"I Don't Know What He Did" - Kavanaugh Accuser Backtracks On Key Assault Claims In NBC Interview
1
October, 2018
Third
Kavanaugh accuser Julie Swetnick just
validated claims
that she should be criminally prosecuted for
lying in
her initial sworn account alleging that Trump SCOTUS pick Brett
Kavanaugh participated
in "gang rapes" with his high school buddies back in the
early 1980s.
In
an interview with NBC news, Swetnick said that while she saw
Kavanaugh aggressively hit on women at parties, she
denied that she actually witnessed him participate in the rapes. She
also said Kavanaugh wasn't a member of a group of boys who assaulted
her during one of these parties.
"I cannot specifically say that he was one of the ones who assaulted me," Swetnick told Snow. "But, before this happened to me, at that party, I saw Brett Kavanaugh there, I saw Mark Judge, and they were hanging out about where I started to feel disoriented and where the room was and where the other boys were hanging out and laughing."

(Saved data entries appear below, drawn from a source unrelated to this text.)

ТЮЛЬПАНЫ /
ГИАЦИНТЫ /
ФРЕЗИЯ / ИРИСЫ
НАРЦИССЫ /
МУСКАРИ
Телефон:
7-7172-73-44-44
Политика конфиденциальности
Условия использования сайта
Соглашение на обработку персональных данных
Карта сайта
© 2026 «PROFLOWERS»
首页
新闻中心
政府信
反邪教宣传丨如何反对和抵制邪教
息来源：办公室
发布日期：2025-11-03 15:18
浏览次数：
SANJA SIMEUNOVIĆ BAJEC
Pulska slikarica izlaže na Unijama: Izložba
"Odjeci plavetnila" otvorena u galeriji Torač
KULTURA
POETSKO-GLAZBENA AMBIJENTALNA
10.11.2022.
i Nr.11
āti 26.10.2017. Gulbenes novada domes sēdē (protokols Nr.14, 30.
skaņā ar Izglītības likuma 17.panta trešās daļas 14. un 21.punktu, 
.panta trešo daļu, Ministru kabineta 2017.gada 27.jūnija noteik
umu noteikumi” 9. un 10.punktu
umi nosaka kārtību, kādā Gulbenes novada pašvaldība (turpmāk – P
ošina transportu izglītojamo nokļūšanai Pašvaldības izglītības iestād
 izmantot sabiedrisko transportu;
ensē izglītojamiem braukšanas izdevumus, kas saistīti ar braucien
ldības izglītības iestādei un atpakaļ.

She added that Kavanaugh is an "admitted blackout drunk and drug addict."
Swetnick did not confirm that she saw Kavanaugh spike punch, one of the claims from her affidavit, she instead said that she merely "saw him around punch containers," and that she wouldn't have accepted a glass of punch if he were to hand it to her.

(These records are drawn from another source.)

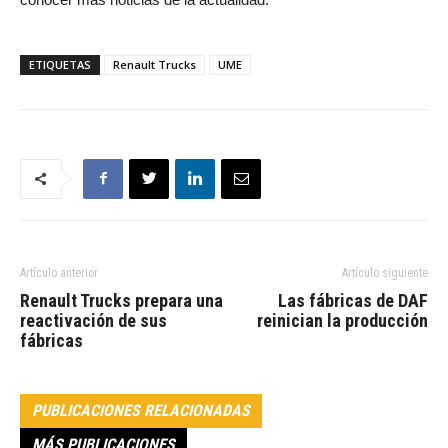
ETIQUETAS
Renault Trucks
UME
Artículo anterior
Artículo siguiente
Renault Trucks prepara una
Las fábricas de DAF
reactivación de sus
reinician la producción
fábricas
PUBLICACIONES RELACIONADAS
MÁS PUBLICACIONES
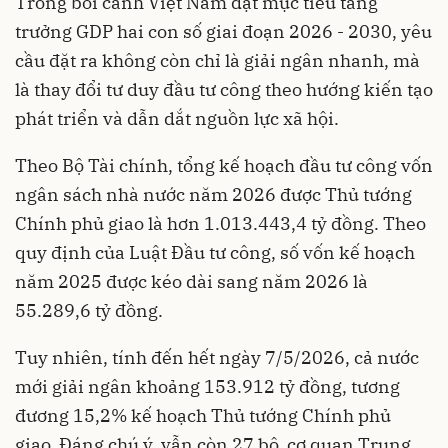
Trong bối cảnh Việt Nam đặt mục tiêu tăng
trưởng GDP hai con số giai đoạn 2026 - 2030, yêu
cầu đặt ra không còn chỉ là giải ngân nhanh, mà
là thay đổi tư duy đầu tư công theo hướng kiến tạo
phát triển và dẫn dắt nguồn lực xã hội.
Theo Bộ Tài chính, tổng kế hoạch đầu tư công vốn
ngân sách nhà nước năm 2026 được Thủ tướng
Chính phủ giao là hơn 1.013.443,4 tỷ đồng. Theo
quy định của Luật Đầu tư công, số vốn kế hoạch
năm 2025 được kéo dài sang năm 2026 là
55.289,6 tỷ đồng.
Tuy nhiên, tính đến hết ngày 7/5/2026, cả nước
mới giải ngân khoảng 153.912 tỷ đồng, tương
đương 15,2% kế hoạch Thủ tướng Chính phủ
giao. Đáng chú ý, vẫn còn 27 bộ, cơ quan Trung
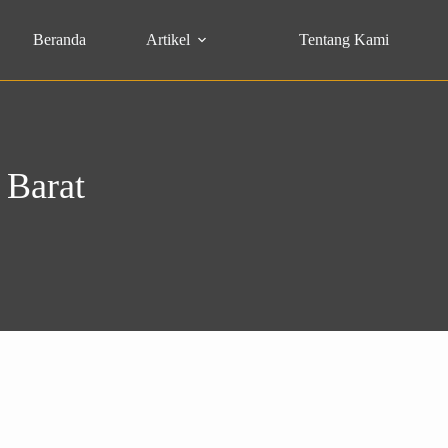
Beranda
Artikel
Tentang Kami
 Barat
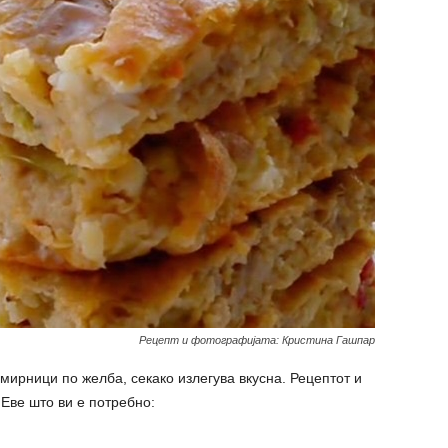
Рецепт и фотографијата: Кристина Гашпар
мирници по желба, секако излегува вкусна. Рецептот и
Еве што ви е потребно:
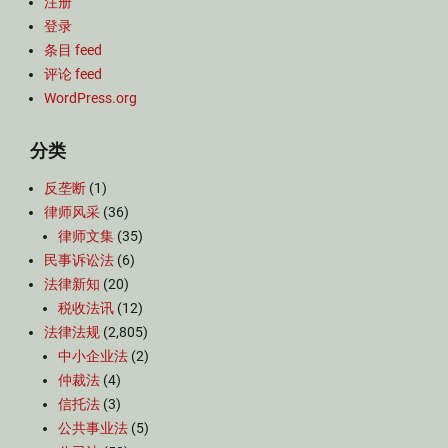
注册
登录
条目 feed
评论 feed
WordPress.org
分类
反垄断
(1)
律师风采
(36)
律师文集
(35)
民事诉讼法
(6)
法律新知
(20)
税收法讯
(12)
法律法规
(2,805)
中小企业法
(2)
仲裁法
(4)
信托法
(3)
公共事业法
(5)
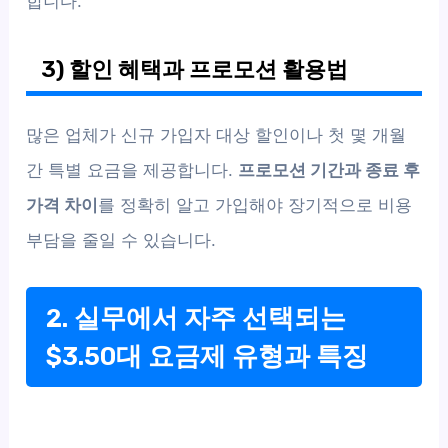
합니다.
3) 할인 혜택과 프로모션 활용법
많은 업체가 신규 가입자 대상 할인이나 첫 몇 개월
간 특별 요금을 제공합니다.
프로모션 기간과 종료 후
가격 차이
를 정확히 알고 가입해야 장기적으로 비용
부담을 줄일 수 있습니다.
2. 실무에서 자주 선택되는
$3.50대 요금제 유형과 특징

"I don’t know what he did," she added.
NBC
was unable to corroborate Swetnick's claims after she provided four
names to NBC News of people whom she said would confirm her accounts
of the parties in the 1980s. After
contacting all four, NBC reported that one said they did not remember
Swetnick, one was dead and two did not respond.
Swetnick's
interviewer, Kate Snow, noted this before the interview and added
that some details of Swetnick's account differed from her sworn
affidavit.
"NBC News, for the record, has not been able to independently verify her claims. There are things she told us on camera that differ from her written statements last week."
However,
after the interview, Snow clarified that "we're not discounting
what she said in any way. We're just doing our reporting...There are
a lot of people working on this."
In
her sworn statement, Swetnick claimed that Kavanaugh "consistently
engage(d) in excessive drinking and inappropriate contact of a sexual
nature with women in the early 1980s."
During
his testimony before the Senate Judiciary Committee last week,
Kavanaugh described Swetnick's allegations as "a joke."
Meanwhile,
President Trump said Monday that Swetnick "has very little
credibility," but added that if she has any credibility, she
should be interviewed by the FBI. As of Monday, the FBI hadn't
reached out to her or her lawyer Michael Avenatti.
Still,
Avenatti has insisted that his client has been 100% truthful...
...and that she has offered to take a polygraph test.